En teoría, su investigación iba a permitir desentrañar los secretos del tejido mismo del espacio-tiempo, crear agujeros de gusano entre distancias inconmensurables para recorrerlas instantáneamente; mientras que mi trabajo serviría si acaso para hacer ligeramente más potentes los ordenadores cuánticos.
«Te menosprecias, David.»
Sí, un poco, quizá mayor potencia de cómputo permitiría a los neurocientíficos desentrañar los secretos de la mente y mapear la consciencia; era teóricamente posible, existía ya tecnología capaz de medir las iteraciones directamente mediante resonancia magnética funcional, electroencefalografía y registros de una sola neurona.
Había experimentos que predecían elecciones personales a partir de la actividad del lóbulo frontal, antes incluso de que el sujeto fuera consciente de haber tomado su decisión. Usando escáneres cerebrales, se podía reconstruir incluso, en una imagen generada por inteligencia artificial, lo que una persona estuviese mirando.
«Eso lo convierte en un problema de escala.»
Claro, era el mismo lío que tenía Sara con la teletransportación, era fácil hacerlo en el laboratorio para transmitir determinada característica de un fotón a distancia, pero infinitamente complejo replicar para todas las propiedades de un simple átomo monoelectrónico de hidrógeno.
«Necesitas una computadora del tamaño del universo.»
Su chiste me hizo gracia, aún teniendo ese poder de cómputo, por el principio de incertidumbre era imposible tomar una instantánea de ningún sistema dinámico y, por lo tanto, nunca podríamos replicar ni un solo átomo.
«Nada de Beam me up, Scotty.»
—Ni de tener un respaldo de tu consciencia en un archivo que pudiera restaurar en cualquier momento.
«Pero si tuvieras multiversos infinitos…»
—Claro, entonces cualquier combinación sería matemáticamente posible.
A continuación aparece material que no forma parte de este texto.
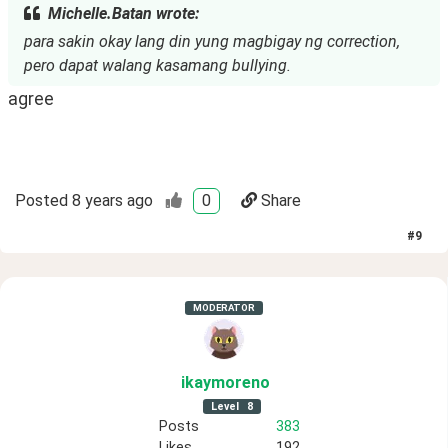
Michelle.Batan wrote:
para sakin okay lang din yung magbigay ng correction,
pero dapat walang kasamang bullying.
agree
Posted
8 years ago
0
Share
#
9
MODERATOR
ikaymoreno
Level
8
Posts
383
Likes
192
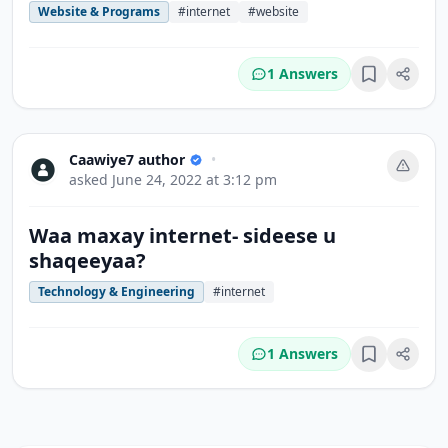
Website & Programs
#internet
#website
1 Answers
Bookmark
Caawiye7 author
•
asked
June 24, 2022 at 3:12 pm
Waa maxay internet- sideese u
shaqeeyaa?
Technology & Engineering
#internet
1 Answers
Bookmark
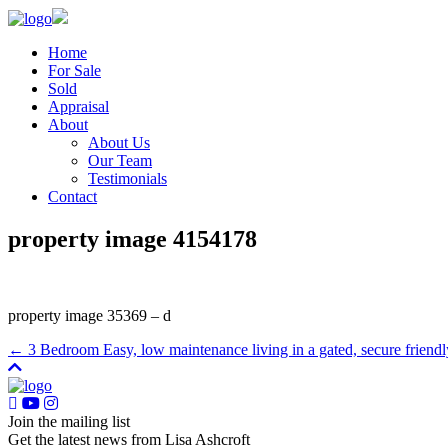
Home
For Sale
Sold
Appraisal
About
About Us
Our Team
Testimonials
Contact
property image 4154178
property image 35369 – d
← 3 Bedroom Easy, low maintenance living in a gated, secure friend
Join the mailing list
Get the latest news from Lisa Ashcroft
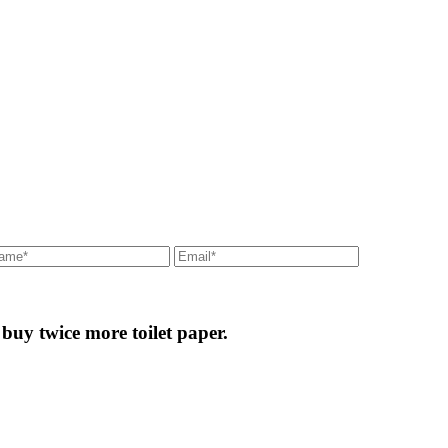
 buy twice more toilet paper.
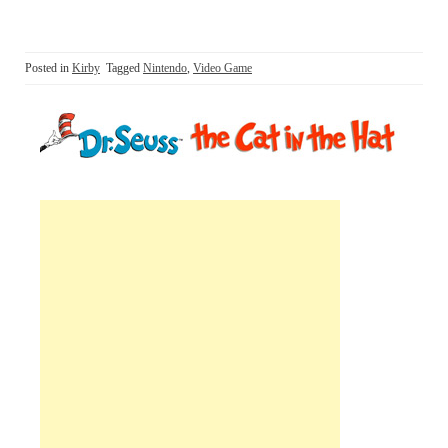
Posted in
Kirby
Tagged
Nintendo
,
Video Game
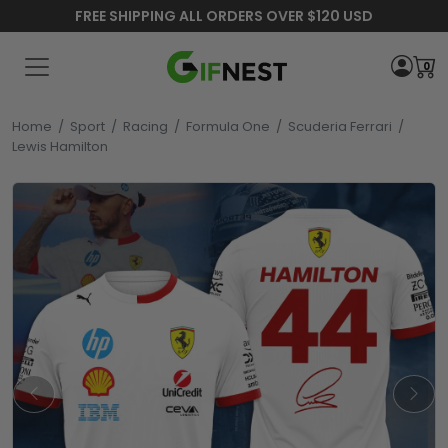
FREE SHIPPING ALL ORDERS OVER $120 USD
0
Home
/
Sport
/
Racing
/
Formula One
/
Scuderia Ferrari
/
Lewis Hamilton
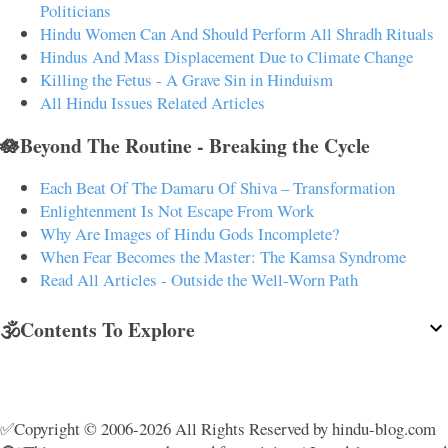
Politicians
Hindu Women Can And Should Perform All Shradh Rituals
Hindus And Mass Displacement Due to Climate Change
Killing the Fetus - A Grave Sin in Hinduism
All Hindu Issues Related Articles
🪷Beyond The Routine - Breaking the Cycle
Each Beat Of The Damaru Of Shiva – Transformation
Enlightenment Is Not Escape From Work
Why Are Images of Hindu Gods Incomplete?
When Fear Becomes the Master: The Kamsa Syndrome
Read All Articles - Outside the Well-Worn Path
🕉️Contents To Explore
✅Copyright © 2006-2026 All Rights Reserved by hindu-blog.com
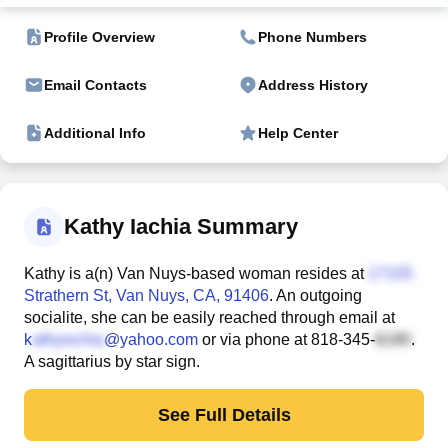
Profile Overview
Phone Numbers
Email Contacts
Address History
Additional Info
Help Center
Kathy Iachia Summary
Kathy is a(n) Van Nuys-based woman resides at
Strathern St
, Van Nuys, CA, 91406
. An outgoing
socialite, she can be easily reached through email at
k
@yahoo.com
or via phone at
818-345-
.
A sagittarius by star sign.
See Full Details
Podríamos usar un universo cualquiera para computar el estado de algún otro y obtener el resultado deseado.
«Me parece que ya tienes una línea base.»
Tal vez era así como de verdad funcionaba, si la mente no dependía únicamente del cerebro vivo, sino que sus estados posibles podían cuantificarse de algún modo en cierto conjunto de magnitudes discretas. ¿Podía la conciencia ser fundamental para el cosmos? ¿Hacer surgir partículas y campos con interacciones complejas a partir de… nada?
«Eureka, David.»
Según la teoría de la información todo sistema físico, desde un átomo hasta una galaxia, contiene unos y ceros en los estados de sus partículas componentes; esto nos da una capacidad de proceso aproximada de 10120 bits en todo el universo, pero ¿y si utilizáramos también la nada?
La energía de vacío puede crear partículas de materia y antimateria, éstas se aniquilan de manera casi instantánea, pero si consideramos, en cada instante efímero, que la superficie de esa partícula es la representación holográfica de su propio universo…
«Si tuvieras multiversos infinitos…»
—Sara, mi amor.
Imaginé a los «cuantos» que formaban su mente teletransportándose, desde su dispersión en el momento de su muerte, hacia un solo punto de luz brillante apareciendo de pronto en algún lugar más allá de nuestro propio universo; entonces, me vino esta sensación de sosiego con la idea de que ella, su consciencia al menos, sólo se había transferido a cualquier otro espacio de probabilidades.